▸ TASK: Please copy the leading lines of the entries below exactly, concluding with the line in which "Rendered at 2576 by 1449 pixels." occurs.

▸ TASK INPUTS:
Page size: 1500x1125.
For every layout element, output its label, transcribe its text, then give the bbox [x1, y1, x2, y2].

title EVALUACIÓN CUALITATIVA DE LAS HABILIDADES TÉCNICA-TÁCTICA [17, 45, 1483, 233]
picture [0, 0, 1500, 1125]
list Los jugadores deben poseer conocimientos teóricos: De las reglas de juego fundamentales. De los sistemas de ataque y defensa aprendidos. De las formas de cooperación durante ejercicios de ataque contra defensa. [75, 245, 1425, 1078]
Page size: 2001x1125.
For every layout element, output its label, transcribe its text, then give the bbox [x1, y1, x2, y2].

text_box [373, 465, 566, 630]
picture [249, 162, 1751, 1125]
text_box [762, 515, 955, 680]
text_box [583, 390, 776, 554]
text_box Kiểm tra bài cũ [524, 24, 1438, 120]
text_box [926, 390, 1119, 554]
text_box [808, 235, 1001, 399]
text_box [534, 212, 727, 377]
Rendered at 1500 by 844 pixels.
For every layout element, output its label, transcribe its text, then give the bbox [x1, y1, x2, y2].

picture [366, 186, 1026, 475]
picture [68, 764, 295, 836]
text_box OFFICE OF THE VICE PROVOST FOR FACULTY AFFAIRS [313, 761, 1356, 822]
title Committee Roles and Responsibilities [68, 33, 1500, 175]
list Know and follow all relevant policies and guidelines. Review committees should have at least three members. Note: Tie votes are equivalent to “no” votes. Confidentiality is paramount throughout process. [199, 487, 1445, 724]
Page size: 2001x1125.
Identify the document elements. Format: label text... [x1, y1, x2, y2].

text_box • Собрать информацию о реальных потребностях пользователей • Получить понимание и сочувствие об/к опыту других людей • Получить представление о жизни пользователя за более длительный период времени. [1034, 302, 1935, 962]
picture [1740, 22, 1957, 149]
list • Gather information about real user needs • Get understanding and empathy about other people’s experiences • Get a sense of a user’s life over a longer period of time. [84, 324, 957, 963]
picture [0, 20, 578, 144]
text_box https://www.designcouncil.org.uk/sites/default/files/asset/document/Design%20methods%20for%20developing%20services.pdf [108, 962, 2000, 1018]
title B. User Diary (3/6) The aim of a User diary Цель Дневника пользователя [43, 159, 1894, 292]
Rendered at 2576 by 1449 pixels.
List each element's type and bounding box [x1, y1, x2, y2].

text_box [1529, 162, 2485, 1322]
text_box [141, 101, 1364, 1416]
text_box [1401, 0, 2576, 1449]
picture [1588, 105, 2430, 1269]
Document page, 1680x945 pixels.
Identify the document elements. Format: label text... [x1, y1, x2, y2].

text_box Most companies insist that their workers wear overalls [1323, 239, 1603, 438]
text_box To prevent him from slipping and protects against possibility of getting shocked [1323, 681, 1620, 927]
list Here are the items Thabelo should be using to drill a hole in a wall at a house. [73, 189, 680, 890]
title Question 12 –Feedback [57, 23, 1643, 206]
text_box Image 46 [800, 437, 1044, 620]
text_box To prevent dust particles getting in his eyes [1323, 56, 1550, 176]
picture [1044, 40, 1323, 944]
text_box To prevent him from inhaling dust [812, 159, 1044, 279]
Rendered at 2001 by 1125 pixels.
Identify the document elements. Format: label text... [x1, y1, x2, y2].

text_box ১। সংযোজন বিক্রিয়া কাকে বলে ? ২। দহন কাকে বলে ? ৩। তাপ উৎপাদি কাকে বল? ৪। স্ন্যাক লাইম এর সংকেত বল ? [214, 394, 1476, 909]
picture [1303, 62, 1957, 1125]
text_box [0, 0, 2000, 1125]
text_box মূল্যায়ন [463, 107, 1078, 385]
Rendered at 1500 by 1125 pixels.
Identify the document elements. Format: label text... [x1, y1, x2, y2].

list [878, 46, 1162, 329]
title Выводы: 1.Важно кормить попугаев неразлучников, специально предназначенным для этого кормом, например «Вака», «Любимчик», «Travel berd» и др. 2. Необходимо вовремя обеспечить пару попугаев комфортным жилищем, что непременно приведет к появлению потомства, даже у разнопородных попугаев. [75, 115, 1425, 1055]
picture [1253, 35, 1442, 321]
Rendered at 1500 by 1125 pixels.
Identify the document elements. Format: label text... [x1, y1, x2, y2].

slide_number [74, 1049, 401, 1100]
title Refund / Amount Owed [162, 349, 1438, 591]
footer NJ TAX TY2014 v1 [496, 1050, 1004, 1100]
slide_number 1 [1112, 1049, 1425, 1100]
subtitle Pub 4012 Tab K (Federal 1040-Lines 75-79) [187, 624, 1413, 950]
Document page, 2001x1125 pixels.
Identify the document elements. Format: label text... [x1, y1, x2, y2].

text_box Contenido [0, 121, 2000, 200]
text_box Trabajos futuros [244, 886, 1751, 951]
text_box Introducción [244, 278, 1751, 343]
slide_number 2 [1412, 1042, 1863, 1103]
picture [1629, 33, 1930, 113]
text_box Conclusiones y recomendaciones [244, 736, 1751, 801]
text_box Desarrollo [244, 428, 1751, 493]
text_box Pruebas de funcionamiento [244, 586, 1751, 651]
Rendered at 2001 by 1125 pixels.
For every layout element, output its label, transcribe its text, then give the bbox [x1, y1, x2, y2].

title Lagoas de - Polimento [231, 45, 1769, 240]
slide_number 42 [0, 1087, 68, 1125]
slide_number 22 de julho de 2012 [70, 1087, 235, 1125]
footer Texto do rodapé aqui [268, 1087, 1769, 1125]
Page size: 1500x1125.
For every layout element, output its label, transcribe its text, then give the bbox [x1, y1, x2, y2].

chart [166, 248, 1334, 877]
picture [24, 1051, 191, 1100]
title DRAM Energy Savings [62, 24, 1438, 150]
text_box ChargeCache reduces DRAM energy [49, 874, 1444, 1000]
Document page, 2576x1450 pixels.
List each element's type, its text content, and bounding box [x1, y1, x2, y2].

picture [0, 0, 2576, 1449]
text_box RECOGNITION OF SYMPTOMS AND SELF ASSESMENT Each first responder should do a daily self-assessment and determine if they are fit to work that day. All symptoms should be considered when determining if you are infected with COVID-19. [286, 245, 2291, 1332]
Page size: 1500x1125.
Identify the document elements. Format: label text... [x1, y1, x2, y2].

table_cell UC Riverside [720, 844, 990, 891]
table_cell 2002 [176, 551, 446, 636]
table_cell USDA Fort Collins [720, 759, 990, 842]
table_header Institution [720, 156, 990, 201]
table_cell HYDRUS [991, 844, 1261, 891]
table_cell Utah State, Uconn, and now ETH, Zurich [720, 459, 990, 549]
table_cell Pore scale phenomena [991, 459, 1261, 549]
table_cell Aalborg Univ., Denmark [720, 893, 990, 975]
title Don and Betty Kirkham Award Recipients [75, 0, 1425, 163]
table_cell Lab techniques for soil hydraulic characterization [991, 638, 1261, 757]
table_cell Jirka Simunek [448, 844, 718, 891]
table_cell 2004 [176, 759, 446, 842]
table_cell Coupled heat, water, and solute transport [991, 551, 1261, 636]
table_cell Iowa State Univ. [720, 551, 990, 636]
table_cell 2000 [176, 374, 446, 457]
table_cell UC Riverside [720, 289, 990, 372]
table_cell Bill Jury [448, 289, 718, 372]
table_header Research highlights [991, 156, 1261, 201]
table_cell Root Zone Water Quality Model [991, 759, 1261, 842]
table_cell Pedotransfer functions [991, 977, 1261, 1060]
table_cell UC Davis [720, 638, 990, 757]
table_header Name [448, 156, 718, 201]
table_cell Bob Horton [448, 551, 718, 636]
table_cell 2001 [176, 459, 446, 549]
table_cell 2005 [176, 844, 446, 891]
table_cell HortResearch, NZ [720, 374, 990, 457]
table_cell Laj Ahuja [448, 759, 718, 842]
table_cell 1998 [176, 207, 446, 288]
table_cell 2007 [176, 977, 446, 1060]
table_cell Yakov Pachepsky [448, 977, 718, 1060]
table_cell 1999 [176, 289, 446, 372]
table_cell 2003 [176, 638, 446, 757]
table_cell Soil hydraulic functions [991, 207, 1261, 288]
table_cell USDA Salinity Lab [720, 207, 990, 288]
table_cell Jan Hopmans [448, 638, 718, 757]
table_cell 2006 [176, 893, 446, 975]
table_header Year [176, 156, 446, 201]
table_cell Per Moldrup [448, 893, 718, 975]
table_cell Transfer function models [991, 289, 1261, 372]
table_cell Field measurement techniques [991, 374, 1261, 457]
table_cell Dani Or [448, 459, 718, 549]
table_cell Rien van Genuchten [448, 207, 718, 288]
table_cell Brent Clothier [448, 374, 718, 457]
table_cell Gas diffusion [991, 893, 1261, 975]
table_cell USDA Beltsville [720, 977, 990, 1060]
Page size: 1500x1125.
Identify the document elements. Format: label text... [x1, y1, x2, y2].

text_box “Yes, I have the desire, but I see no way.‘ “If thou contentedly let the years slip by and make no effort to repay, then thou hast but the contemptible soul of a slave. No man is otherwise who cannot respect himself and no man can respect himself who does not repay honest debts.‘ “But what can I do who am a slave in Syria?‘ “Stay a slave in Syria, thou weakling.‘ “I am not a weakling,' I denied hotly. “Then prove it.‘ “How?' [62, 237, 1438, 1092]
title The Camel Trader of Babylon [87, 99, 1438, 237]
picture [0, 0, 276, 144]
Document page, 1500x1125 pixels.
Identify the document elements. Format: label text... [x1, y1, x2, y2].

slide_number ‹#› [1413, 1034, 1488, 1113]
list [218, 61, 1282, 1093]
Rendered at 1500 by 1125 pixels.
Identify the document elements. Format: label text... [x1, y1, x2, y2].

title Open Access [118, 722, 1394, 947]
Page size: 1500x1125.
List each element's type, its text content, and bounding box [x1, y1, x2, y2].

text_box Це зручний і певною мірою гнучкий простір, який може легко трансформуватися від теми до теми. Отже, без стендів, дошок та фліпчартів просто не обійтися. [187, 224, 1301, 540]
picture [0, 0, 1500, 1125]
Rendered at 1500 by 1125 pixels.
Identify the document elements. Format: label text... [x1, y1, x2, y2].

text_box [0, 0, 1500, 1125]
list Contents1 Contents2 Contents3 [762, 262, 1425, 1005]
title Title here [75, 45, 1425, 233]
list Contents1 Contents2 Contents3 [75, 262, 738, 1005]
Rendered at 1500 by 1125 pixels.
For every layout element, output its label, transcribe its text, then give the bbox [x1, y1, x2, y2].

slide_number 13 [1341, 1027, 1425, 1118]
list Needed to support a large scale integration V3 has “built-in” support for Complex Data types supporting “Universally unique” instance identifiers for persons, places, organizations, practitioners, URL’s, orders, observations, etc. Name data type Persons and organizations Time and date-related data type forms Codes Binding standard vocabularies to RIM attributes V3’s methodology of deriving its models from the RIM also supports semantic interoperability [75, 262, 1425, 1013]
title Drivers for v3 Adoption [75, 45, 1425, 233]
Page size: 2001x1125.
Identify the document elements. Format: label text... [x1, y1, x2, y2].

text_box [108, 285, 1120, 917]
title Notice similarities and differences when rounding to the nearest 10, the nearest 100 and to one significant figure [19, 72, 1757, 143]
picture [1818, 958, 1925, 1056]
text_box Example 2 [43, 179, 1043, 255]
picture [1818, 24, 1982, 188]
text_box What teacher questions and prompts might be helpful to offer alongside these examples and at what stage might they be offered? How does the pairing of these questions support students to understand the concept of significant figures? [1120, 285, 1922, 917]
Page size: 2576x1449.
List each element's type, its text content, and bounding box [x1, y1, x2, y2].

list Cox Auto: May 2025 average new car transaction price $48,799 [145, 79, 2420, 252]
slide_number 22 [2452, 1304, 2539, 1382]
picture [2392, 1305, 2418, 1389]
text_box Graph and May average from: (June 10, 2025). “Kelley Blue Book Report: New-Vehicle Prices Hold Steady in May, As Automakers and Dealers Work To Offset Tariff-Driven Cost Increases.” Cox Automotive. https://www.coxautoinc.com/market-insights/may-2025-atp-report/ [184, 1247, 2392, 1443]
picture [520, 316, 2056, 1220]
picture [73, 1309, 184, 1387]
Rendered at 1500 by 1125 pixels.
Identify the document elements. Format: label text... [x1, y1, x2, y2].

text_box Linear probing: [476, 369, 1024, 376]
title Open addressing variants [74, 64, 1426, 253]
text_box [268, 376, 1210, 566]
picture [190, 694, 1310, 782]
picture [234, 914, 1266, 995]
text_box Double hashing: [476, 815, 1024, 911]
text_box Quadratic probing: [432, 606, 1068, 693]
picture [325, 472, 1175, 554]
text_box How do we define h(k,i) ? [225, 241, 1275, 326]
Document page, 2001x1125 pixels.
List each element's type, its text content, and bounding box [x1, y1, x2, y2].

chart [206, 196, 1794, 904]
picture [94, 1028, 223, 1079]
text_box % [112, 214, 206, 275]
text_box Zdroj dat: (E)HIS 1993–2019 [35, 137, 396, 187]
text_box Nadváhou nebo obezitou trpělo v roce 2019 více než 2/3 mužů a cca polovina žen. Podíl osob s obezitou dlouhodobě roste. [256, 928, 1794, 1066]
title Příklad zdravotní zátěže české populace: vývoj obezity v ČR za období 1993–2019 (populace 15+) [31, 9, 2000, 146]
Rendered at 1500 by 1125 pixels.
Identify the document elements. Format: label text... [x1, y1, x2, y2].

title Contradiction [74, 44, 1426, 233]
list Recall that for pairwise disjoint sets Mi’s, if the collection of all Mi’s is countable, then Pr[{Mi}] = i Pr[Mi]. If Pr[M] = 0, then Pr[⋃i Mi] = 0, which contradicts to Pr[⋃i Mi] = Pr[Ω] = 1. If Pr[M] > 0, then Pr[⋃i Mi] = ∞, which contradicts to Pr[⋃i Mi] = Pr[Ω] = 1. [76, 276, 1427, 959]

▸ EXERCISE OUTPUT:
Page size: 1500x1125.
For every layout element, output its label, transcribe its text, then give the bbox [x1, y1, x2, y2].

title EVALUACIÓN CUALITATIVA DE LAS HABILIDADES TÉCNICA-TÁCTICA [17, 45, 1483, 233]
picture [0, 0, 1500, 1125]
list Los jugadores deben poseer conocimientos teóricos: De las reglas de juego fundamentales. De los sistemas de ataque y defensa aprendidos. De las formas de cooperación durante ejercicios de ataque contra defensa. [75, 245, 1425, 1078]
Page size: 2001x1125.
For every layout element, output its label, transcribe its text, then give the bbox [x1, y1, x2, y2].

text_box [373, 465, 566, 630]
picture [249, 162, 1751, 1125]
text_box [762, 515, 955, 680]
text_box [583, 390, 776, 554]
text_box Kiểm tra bài cũ [524, 24, 1438, 120]
text_box [926, 390, 1119, 554]
text_box [808, 235, 1001, 399]
text_box [534, 212, 727, 377]
Rendered at 1500 by 844 pixels.
For every layout element, output its label, transcribe its text, then give the bbox [x1, y1, x2, y2].

picture [366, 186, 1026, 475]
picture [68, 764, 295, 836]
text_box OFFICE OF THE VICE PROVOST FOR FACULTY AFFAIRS [313, 761, 1356, 822]
title Committee Roles and Responsibilities [68, 33, 1500, 175]
list Know and follow all relevant policies and guidelines. Review committees should have at least three members. Note: Tie votes are equivalent to “no” votes. Confidentiality is paramount throughout process. [199, 487, 1445, 724]
Page size: 2001x1125.
Identify the document elements. Format: label text... [x1, y1, x2, y2].

text_box • Собрать информацию о реальных потребностях пользователей • Получить понимание и сочувствие об/к опыту других людей • Получить представление о жизни пользователя за более длительный период времени. [1034, 302, 1935, 962]
picture [1740, 22, 1957, 149]
list • Gather information about real user needs • Get understanding and empathy about other people’s experiences • Get a sense of a user’s life over a longer period of time. [84, 324, 957, 963]
picture [0, 20, 578, 144]
text_box https://www.designcouncil.org.uk/sites/default/files/asset/document/Design%20methods%20for%20developing%20services.pdf [108, 962, 2000, 1018]
title B. User Diary (3/6) The aim of a User diary Цель Дневника пользователя [43, 159, 1894, 292]
Rendered at 2576 by 1449 pixels.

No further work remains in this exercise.